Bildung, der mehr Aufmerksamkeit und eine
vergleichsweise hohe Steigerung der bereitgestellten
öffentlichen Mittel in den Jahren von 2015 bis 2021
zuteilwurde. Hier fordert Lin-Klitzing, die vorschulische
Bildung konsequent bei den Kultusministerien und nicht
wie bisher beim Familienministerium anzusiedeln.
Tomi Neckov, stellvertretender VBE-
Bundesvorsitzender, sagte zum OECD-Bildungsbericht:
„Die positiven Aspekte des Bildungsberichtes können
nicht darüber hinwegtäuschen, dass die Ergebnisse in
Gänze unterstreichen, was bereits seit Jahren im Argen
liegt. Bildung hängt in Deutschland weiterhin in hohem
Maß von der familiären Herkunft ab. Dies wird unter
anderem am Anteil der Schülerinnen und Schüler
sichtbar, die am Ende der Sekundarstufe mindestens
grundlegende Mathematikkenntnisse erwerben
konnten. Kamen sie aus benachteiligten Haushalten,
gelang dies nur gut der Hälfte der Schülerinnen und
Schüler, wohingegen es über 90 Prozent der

» **What this task involves**: All of the data must be set down again exactly.

» **Output**:
Bildung, der mehr Aufmerksamkeit und eine
vergleichsweise hohe Steigerung der bereitgestellten
öffentlichen Mittel in den Jahren von 2015 bis 2021
zuteilwurde. Hier fordert Lin-Klitzing, die vorschulische
Bildung konsequent bei den Kultusministerien und nicht
wie bisher beim Familienministerium anzusiedeln.
Tomi Neckov, stellvertretender VBE-
Bundesvorsitzender, sagte zum OECD-Bildungsbericht:
„Die positiven Aspekte des Bildungsberichtes können
nicht darüber hinwegtäuschen, dass die Ergebnisse in
Gänze unterstreichen, was bereits seit Jahren im Argen
liegt. Bildung hängt in Deutschland weiterhin in hohem
Maß von der familiären Herkunft ab. Dies wird unter
anderem am Anteil der Schülerinnen und Schüler
sichtbar, die am Ende der Sekundarstufe mindestens
grundlegende Mathematikkenntnisse erwerben
konnten. Kamen sie aus benachteiligten Haushalten,
gelang dies nur gut der Hälfte der Schülerinnen und
Schüler, wohingegen es über 90 Prozent der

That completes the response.